House Holds Hearing on Blackwater Contracts
by Matt Lewis, 10/2/2007
The House Committee on Oversight and Government Reform is taking up the Blackwater scandal today. You can watch the hearing on their website.
Much of the discussion has been about about accountability, standards and efficiency. A new angle, being developed in this hearing, is that private contractors like Blackwater aren't effective in the sense that they harm, rather than help, military counterinsurgency campaigns. When contractors are running amok, it's harder to win hearts and minds.
P.W. Singer of the Brookings Institution just recently a paper on this issue. Definitely worth a read.
In a way, it's the same problem with privatizing IRS tax collection.
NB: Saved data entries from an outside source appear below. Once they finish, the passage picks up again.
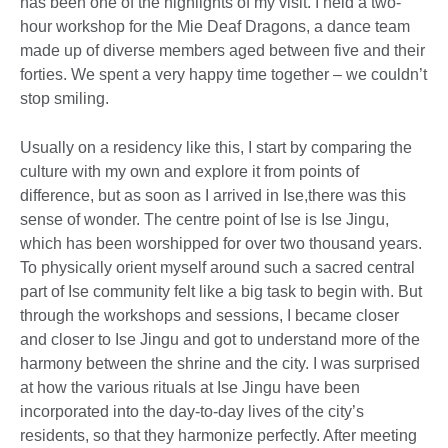
has been one of the highlights of my visit. I held a two-
hour workshop for the Mie Deaf Dragons, a dance team
made up of diverse members aged between five and their
forties. We spent a very happy time together – we couldn’t
stop smiling.
Usually on a residency like this, I start by comparing the
culture with my own and explore it from points of
difference, but as soon as I arrived in Ise,there was this
sense of wonder. The centre point of Ise is Ise Jingu,
which has been worshipped for over two thousand years.
To physically orient myself around such a sacred central
part of Ise community felt like a big task to begin with. But
through the workshops and sessions, I became closer
and closer to Ise Jingu and got to understand more of the
harmony between the shrine and the city. I was surprised
at how the various rituals at Ise Jingu have been
incorporated into the day-to-day lives of the city’s
residents, so that they harmonize perfectly. After meeting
By and large, IRS relies on people paying taxes voluntarily. Letting private companies make exorbitant profits and use potentially abusive tactics while collecting taxes just makes it more likely that people won't pay their taxes voluntarily. IRS may lose the "hearts and minds" that are so critical to it being an effective agency.
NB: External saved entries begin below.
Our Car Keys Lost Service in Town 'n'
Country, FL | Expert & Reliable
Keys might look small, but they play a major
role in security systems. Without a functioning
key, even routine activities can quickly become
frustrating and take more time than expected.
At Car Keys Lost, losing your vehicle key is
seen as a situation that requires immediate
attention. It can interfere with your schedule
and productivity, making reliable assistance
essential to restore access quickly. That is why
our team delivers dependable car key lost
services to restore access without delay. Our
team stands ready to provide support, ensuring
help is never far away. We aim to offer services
Not all contracting erodes support for government, because some of it is quite necessary and effective. But inappropriate privatization has deep political consequences. It builds on the public attitude that government is ineffective, and that it doesn't primarily serve the public interest. When contractors misbehave, it's government that's often left holding the bag and public life that suffers.
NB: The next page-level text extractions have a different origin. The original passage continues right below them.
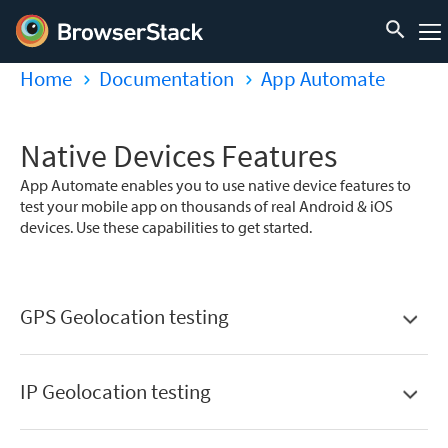
Home
Documentation
App Automate
Native Devices Features
App Automate enables you to use native device features to
test your mobile app on thousands of real Android & iOS
devices. Use these capabilities to get started.
GPS Geolocation testing
IP Geolocation testing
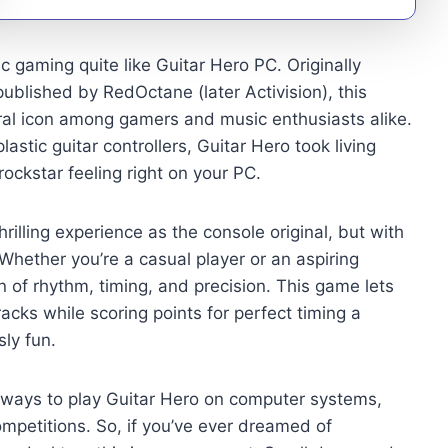
 gaming quite like Guitar Hero PC. Originally
lished by RedOctane (later Activision), this
al icon among gamers and music enthusiasts alike.
stic guitar controllers, Guitar Hero took living
ockstar feeling right on your PC.
illing experience as the console original, but with
Whether you’re a casual player or an aspiring
n of rhythm, timing, and precision. This game lets
acks while scoring points for perfect timing a
ly fun.
ways to play Guitar Hero on computer systems,
mpetitions. So, if you’ve ever dreamed of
Singer's paper makes a similar point:
Weakened American efforts in the "war of
ideas" both inside Iraq and beyond. As one
Iraqi government official explained even before
the recent shootings. "They are part of
the reason for all the hatred that is directed
at Americans, because people don't know
them as Blackwater, they know them only as
Americans. They are planting hatred, because
of these irresponsible acts."
It's too easy for the public to see contractor mishaps as solely governmental failure. And unfortunately, that may partially account for the low opinion the public has about government today.